WHAT TO WORK ON: Below are records to be transcribed exactly; any pictures should be left out.

MATERIAL SUPPLIED:

-.-.-

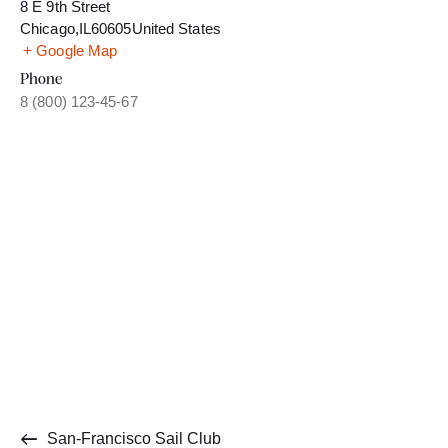
8 E 9th Street
Chicago
,
IL
60605
United States
+ Google Map
Phone
8 (800) 123-45-67
San-Francisco Sail Club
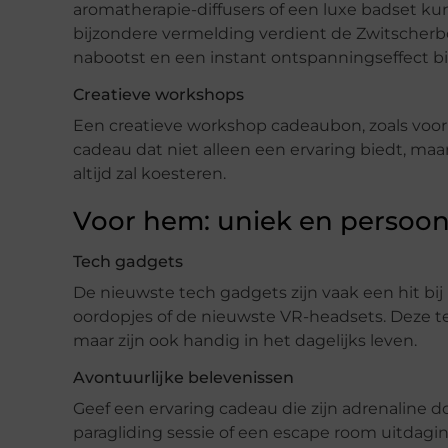
aromatherapie-diffusers of een luxe badset k
bijzondere vermelding verdient de Zwitscher
nabootst en een instant ontspanningseffect bi
Creatieve workshops
Een creatieve workshop cadeaubon, zoals voor
cadeau dat niet alleen een ervaring biedt, maar 
altijd zal koesteren.
Voor hem: uniek en persoonl
Tech gadgets
De nieuwste tech gadgets zijn vaak een hit bi
oordopjes of de nieuwste VR-headsets. Deze te
maar zijn ook handig in het dagelijks leven.
Avontuurlijke belevenissen
Geef een ervaring cadeau die zijn adrenaline do
paragliding sessie of een escape room uitdagin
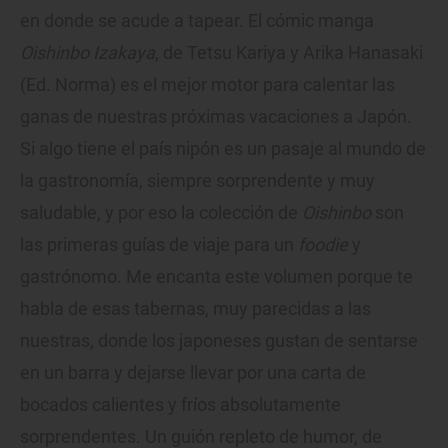
en donde se acude a tapear. El cómic manga
Oishinbo Izakaya
, de Tetsu Kariya y Arika Hanasaki
(Ed. Norma) es el mejor motor para calentar las
ganas de nuestras próximas vacaciones a Japón.
Si algo tiene el país nipón es un pasaje al mundo de
la gastronomía, siempre sorprendente y muy
saludable, y por eso la colección de
Oishinbo
son
las primeras guías de viaje para un
foodie
y
gastrónomo. Me encanta este volumen porque te
habla de esas tabernas, muy parecidas a las
nuestras, donde los japoneses gustan de sentarse
en un barra y dejarse llevar por una carta de
bocados calientes y fríos absolutamente
sorprendentes. Un guión repleto de humor, de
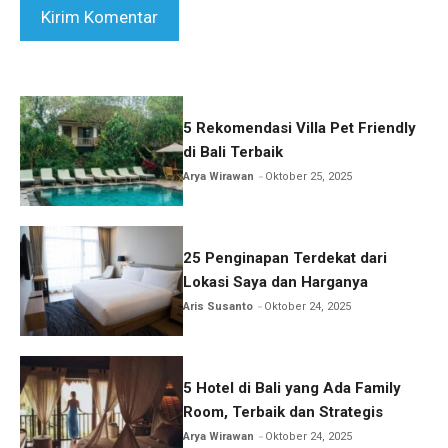
5 Rekomendasi Villa Pet Friendly
di Bali Terbaik
Arya Wirawan
Oktober 25, 2025
25 Penginapan Terdekat dari
Lokasi Saya dan Harganya
Aris Susanto
Oktober 24, 2025
5 Hotel di Bali yang Ada Family
Room, Terbaik dan Strategis
Arya Wirawan
Oktober 24, 2025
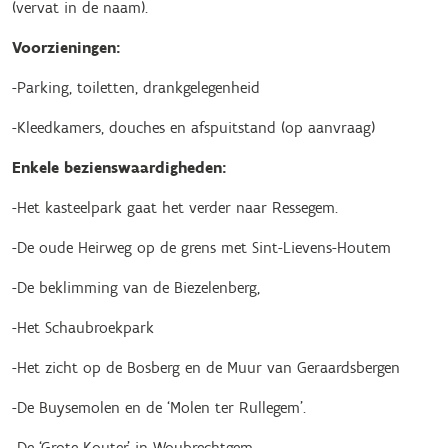
(vervat in de naam).
Voorzieningen:
-Parking, toiletten, drankgelegenheid
-Kleedkamers, douches en afspuitstand (op aanvraag)
Enkele bezienswaardigheden:
-Het kasteelpark gaat het verder naar Ressegem.
-De oude Heirweg op de grens met Sint-Lievens-Houtem
-De beklimming van de Biezelenberg,
-Het Schaubroekpark
-Het zicht op de Bosberg en de Muur van Geraardsbergen
-De Buysemolen en de ‘Molen ter Rullegem’.
-De ‘Grote Kouter’ in Woubrechtgem.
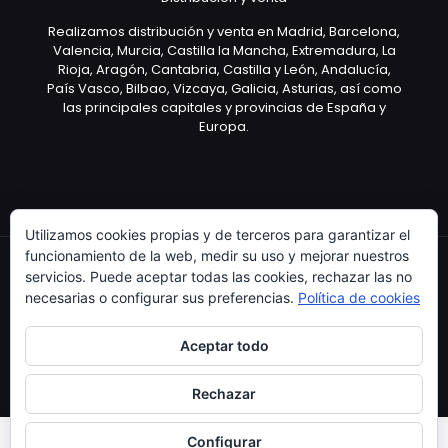
Realizamos distribución y venta en Madrid, Barcelona,
Valencia, Murcia, Castilla la Mancha, Extremadura, La
Rioja, Aragón, Cantabria, Castilla y León, Andalucía,
País Vasco, Bilbao, Vizcaya, Galicia, Asturias, así como
las principales capitales y provincias de España y
Europa.
Utilizamos cookies propias y de terceros para garantizar el
funcionamiento de la web, medir su uso y mejorar nuestros
servicios. Puede aceptar todas las cookies, rechazar las no
necesarias o configurar sus preferencias.
Política de cookies
Copyright © 2003 Artículo Publicitario - V.2.0. 25/04/18
Aceptar todo
Rechazar
Configurar
0
0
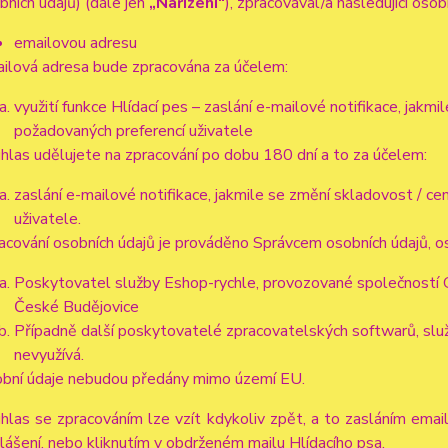
bních údajů) (dále jen
„Nařízení“
), zpracovával/a následující osob
emailovou adresu
ilová adresa bude zpracována za účelem:
využití funkce Hlídací pes – zaslání e-mailové notifikace, jak
požadovaných preferencí uživatele
hlas udělujete na zpracování po dobu 180 dní a to za účelem:
zaslání e-mailové notifikace, jakmile se změní skladovost / 
uživatele.
acování osobních údajů je prováděno Správcem osobních údajů, os
Poskytovatel služby Eshop-rychle, provozované společností G
České Budějovice
Případně další poskytovatelé zpracovatelských softwarů, služ
nevyužívá.
bní údaje nebudou předány mimo území EU.
hlas se zpracováním lze vzít kdykoliv zpět, a to zasláním emai
lášení, nebo kliknutím v obdrženém mailu Hlídacího psa.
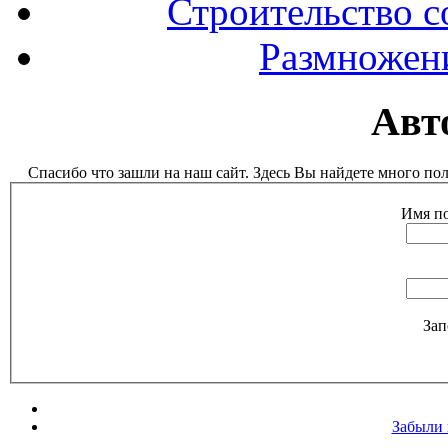
Строительство с
Размножен
Авт
Спасибо что зашли на наш сайт. Здесь Вы найдете много п
Имя по
Зап
Забыли 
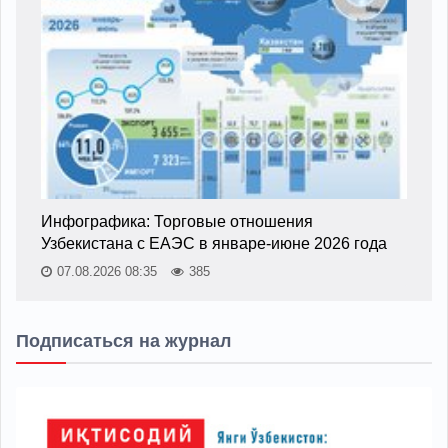
Инфографика: Торговые отношения
Узбекистана с ЕАЭС в январе-июне 2026 года
07.08.2026 08:35
385
Подписаться на журнал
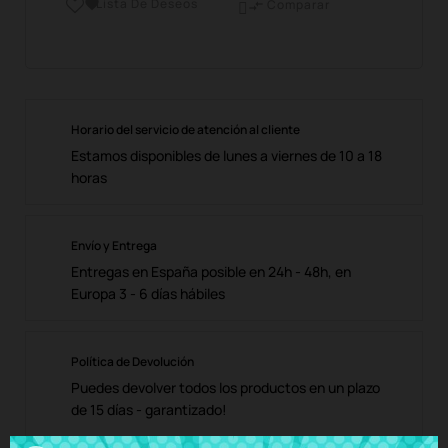
Lista De Deseos

Comparar

Horario del servicio de atención al cliente
Estamos disponibles de lunes a viernes de 10 a 18
horas
Envío y Entrega
Entregas en España posible en 24h - 48h, en
Europa 3 - 6 días hábiles
Política de Devolución
Puedes devolver todos los productos en un plazo
de 15 días - garantizado!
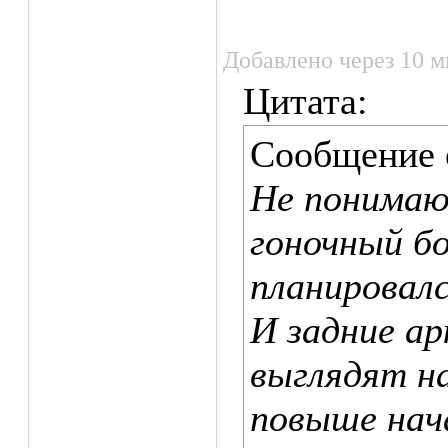
Добавлено через 10 м
Цитата:
Сообщение
Не понимаю
гоночный бо
планировал
И задние ар
выглядят на
повыше нач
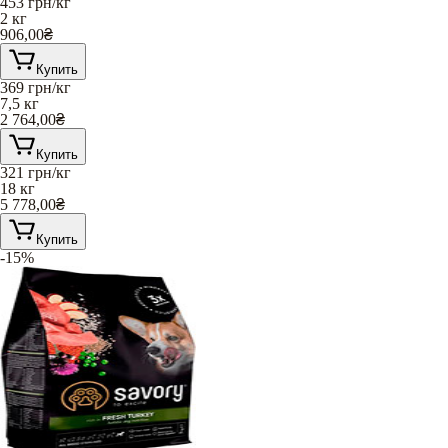
453
грн/кг
2 кг
906,00
₴
Купить
369
грн/кг
7,5 кг
2 764,00
₴
Купить
321
грн/кг
18 кг
5 778,00
₴
Купить
-15%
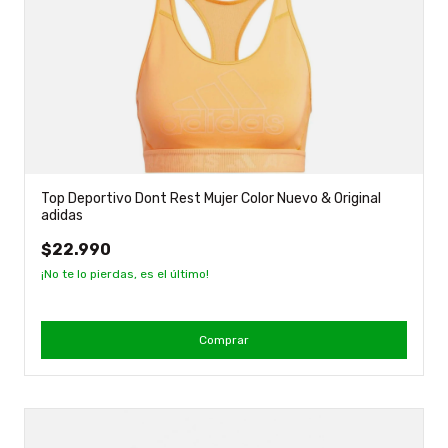
Top Deportivo Dont Rest Mujer Color Nuevo & Original
adidas
$22.990
¡No te lo pierdas, es el último!
Comprar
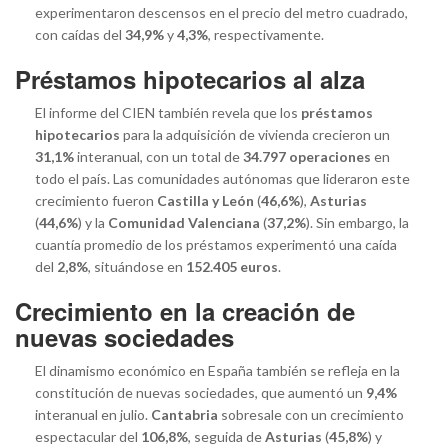
experimentaron descensos en el precio del metro cuadrado,
con caídas del
34,9%
y
4,3%
, respectivamente.
Préstamos hipotecarios al alza
El informe del CIEN también revela que los
préstamos
hipotecarios
para la adquisición de vivienda crecieron un
31,1%
interanual, con un total de
34.797 operaciones
en
todo el país. Las comunidades autónomas que lideraron este
crecimiento fueron
Castilla y León
(
46,6%
),
Asturias
(
44,6%
) y la
Comunidad Valenciana
(
37,2%
). Sin embargo, la
cuantía promedio de los préstamos experimentó una caída
del
2,8%
, situándose en
152.405 euros
.
Crecimiento en la creación de
nuevas sociedades
El dinamismo económico en España también se refleja en la
constitución de nuevas sociedades, que aumentó un
9,4%
interanual en julio.
Cantabria
sobresale con un crecimiento
espectacular del
106,8%
, seguida de
Asturias
(
45,8%
) y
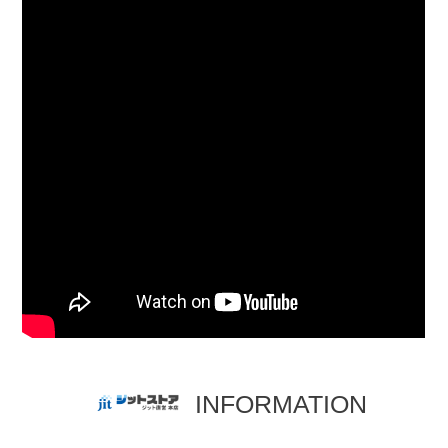
INFORMATION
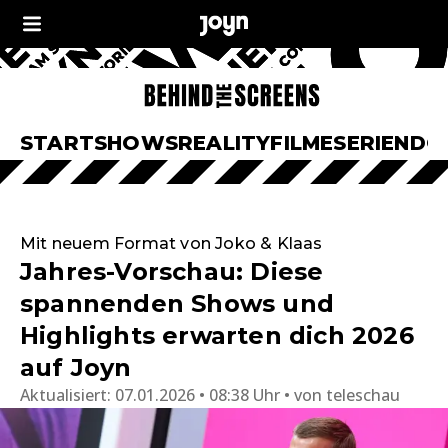
START
SHOWS
REALITY
FILME
SERIEN
DO
Mit neuem Format von Joko & Klaas
Jahres-Vorschau: Diese
spannenden Shows und
Highlights erwarten dich 2026
auf Joyn
Aktualisiert:
07.01.2026 • 08:38 Uhr
von
teleschau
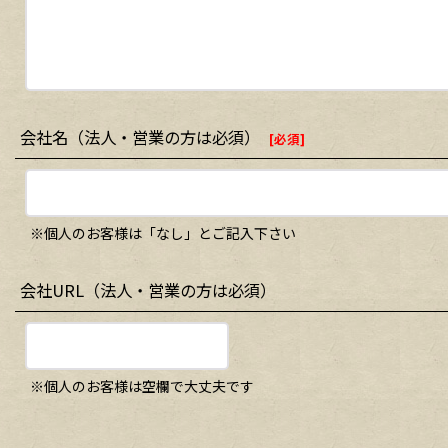
会社名（法人・営業の方は必須）
[
必須
]
※個人のお客様は「なし」とご記入下さい
会社URL（法人・営業の方は必須）
※個人のお客様は空欄で大丈夫です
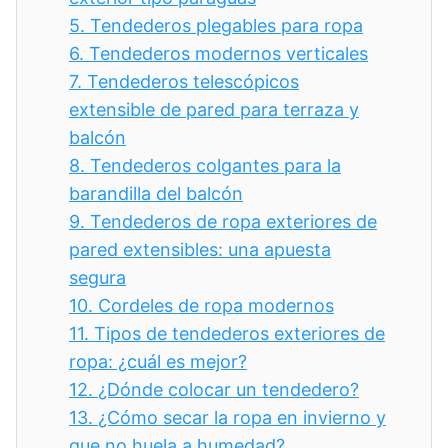
5.
Tendederos plegables para ropa
6.
Tendederos modernos verticales
7.
Tendederos telescópicos
extensible de pared para terraza y
balcón
8.
Tendederos colgantes para la
barandilla del balcón
9.
Tendederos de ropa exteriores de
pared extensibles: una apuesta
segura
10.
Cordeles de ropa modernos
11.
Tipos de tendederos exteriores de
ropa: ¿cuál es mejor?
12.
¿Dónde colocar un tendedero?
13.
¿Cómo secar la ropa en invierno y
que no huela a humedad?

-.-.-

EXPECTED ANSWER:
8 E 9th Street
Chicago
,
IL
60605
United States
+ Google Map
Phone
8 (800) 123-45-67
San-Francisco Sail Club
aromatherapie-diffusers of een luxe badset k
bijzondere vermelding verdient de Zwitscher
nabootst en een instant ontspanningseffect bi
Creatieve workshops
Een creatieve workshop cadeaubon, zoals voor
cadeau dat niet alleen een ervaring biedt, maar 
altijd zal koesteren.
Voor hem: uniek en persoonl
Tech gadgets
De nieuwste tech gadgets zijn vaak een hit bi
oordopjes of de nieuwste VR-headsets. Deze te
maar zijn ook handig in het dagelijks leven.
Avontuurlijke belevenissen
Geef een ervaring cadeau die zijn adrenaline do
paragliding sessie of een escape room uitdagin
en donde se acude a tapear. El cómic manga
Oishinbo Izakaya
, de Tetsu Kariya y Arika Hanasaki
(Ed. Norma) es el mejor motor para calentar las
ganas de nuestras próximas vacaciones a Japón.
Si algo tiene el país nipón es un pasaje al mundo de
la gastronomía, siempre sorprendente y muy
saludable, y por eso la colección de
Oishinbo
son
las primeras guías de viaje para un
foodie
y
gastrónomo. Me encanta este volumen porque te
habla de esas tabernas, muy parecidas a las
nuestras, donde los japoneses gustan de sentarse
en un barra y dejarse llevar por una carta de
bocados calientes y fríos absolutamente
sorprendentes. Un guión repleto de humor, de
5 Rekomendasi Villa Pet Friendly
di Bali Terbaik
Arya Wirawan
Oktober 25, 2025
25 Penginapan Terdekat dari
Lokasi Saya dan Harganya
Aris Susanto
Oktober 24, 2025
5 Hotel di Bali yang Ada Family
Room, Terbaik dan Strategis
Arya Wirawan
Oktober 24, 2025
(vervat in de naam).
Voorzieningen:
-Parking, toiletten, drankgelegenheid
-Kleedkamers, douches en afspuitstand (op aanvraag)
Enkele bezienswaardigheden:
-Het kasteelpark gaat het verder naar Ressegem.
-De oude Heirweg op de grens met Sint-Lievens-Houtem
-De beklimming van de Biezelenberg,
-Het Schaubroekpark
-Het zicht op de Bosberg en de Muur van Geraardsbergen
-De Buysemolen en de ‘Molen ter Rullegem’.
-De ‘Grote Kouter’ in Woubrechtgem.
Realizamos distribución y venta en Madrid, Barcelona,
Valencia, Murcia, Castilla la Mancha, Extremadura, La
Rioja, Aragón, Cantabria, Castilla y León, Andalucía,
País Vasco, Bilbao, Vizcaya, Galicia, Asturias, así como
las principales capitales y provincias de España y
Europa.
Utilizamos cookies propias y de terceros para garantizar el
funcionamiento de la web, medir su uso y mejorar nuestros
servicios. Puede aceptar todas las cookies, rechazar las no
necesarias o configurar sus preferencias.
Política de cookies
Copyright © 2003 Artículo Publicitario - V.2.0. 25/04/18
Aceptar todo
Rechazar
Configurar
0
0
bních údajů) (dále jen
„Nařízení“
), zpracovával/a následující osob
emailovou adresu
ilová adresa bude zpracována za účelem:
využití funkce Hlídací pes – zaslání e-mailové notifikace, jak
požadovaných preferencí uživatele
hlas udělujete na zpracování po dobu 180 dní a to za účelem:
zaslání e-mailové notifikace, jakmile se změní skladovost / 
uživatele.
acování osobních údajů je prováděno Správcem osobních údajů, os
Poskytovatel služby Eshop-rychle, provozované společností G
České Budějovice
Případně další poskytovatelé zpracovatelských softwarů, služ
nevyužívá.
bní údaje nebudou předány mimo území EU.
hlas se zpracováním lze vzít kdykoliv zpět, a to zasláním emai
lášení, nebo kliknutím v obdrženém mailu Hlídacího psa.
Строительство с
Размножен
Авт
Спасибо что зашли на наш сайт. Здесь Вы найдете много п
Имя по
Зап
Забыли 
Инфографика: Торговые отношения
Узбекистана с ЕАЭС в январе-июне 2026 года
07.08.2026 08:35
385
Подписаться на журнал
Lista De Deseos

Comparar

Horario del servicio de atención al cliente
Estamos disponibles de lunes a viernes de 10 a 18
horas
Envío y Entrega
Entregas en España posible en 24h - 48h, en
Europa 3 - 6 días hábiles
Política de Devolución
Puedes devolver todos los productos en un plazo
de 15 días - garantizado!
Добавлено через 10 м
Цитата:
Сообщение
Не понимаю
гоночный бо
планировал
И задние ар
выглядят на
повыше нач
453
грн/кг
2 кг
906,00
₴
Купить
369
грн/кг
7,5 кг
2 764,00
₴
Купить
321
грн/кг
18 кг
5 778,00
₴
Купить
-15%
Top Deportivo Dont Rest Mujer Color Nuevo & Original
adidas
$22.990
¡No te lo pierdas, es el último!
Comprar
experimentaron descensos en el precio del metro cuadrado,
con caídas del
34,9%
y
4,3%
, respectivamente.
Préstamos hipotecarios al alza
El informe del CIEN también revela que los
préstamos
hipotecarios
para la adquisición de vivienda crecieron un
31,1%
interanual, con un total de
34.797 operaciones
en
todo el país. Las comunidades autónomas que lideraron este
crecimiento fueron
Castilla y León
(
46,6%
),
Asturias
(
44,6%
) y la
Comunidad Valenciana
(
37,2%
). Sin embargo, la
cuantía promedio de los préstamos experimentó una caída
del
2,8%
, situándose en
152.405 euros
.
Crecimiento en la creación de
nuevas sociedades
El dinamismo económico en España también se refleja en la
constitución de nuevas sociedades, que aumentó un
9,4%
interanual en julio.
Cantabria
sobresale con un crecimiento
espectacular del
106,8%
, seguida de
Asturias
(
45,8%
) y
INFORMATION
START
SHOWS
REALITY
FILME
SERIEN
DO
Mit neuem Format von Joko & Klaas
Jahres-Vorschau: Diese
spannenden Shows und
Highlights erwarten dich 2026
auf Joyn
Aktualisiert:
07.01.2026 • 08:38 Uhr
von
teleschau
会社名（法人・営業の方は必須）
[
必須
]
※個人のお客様は「なし」とご記入下さい
会社URL（法人・営業の方は必須）
※個人のお客様は空欄で大丈夫です
5.
Tendederos plegables para ropa
6.
Tendederos modernos verticales
7.
Tendederos telescópicos
extensible de pared para terraza y
balcón
8.
Tendederos colgantes para la
barandilla del balcón
9.
Tendederos de ropa exteriores de
pared extensibles: una apuesta
segura
10.
Cordeles de ropa modernos
11.
Tipos de tendederos exteriores de
ropa: ¿cuál es mejor?
12.
¿Dónde colocar un tendedero?
13.
¿Cómo secar la ropa en invierno y
que no huela a humedad?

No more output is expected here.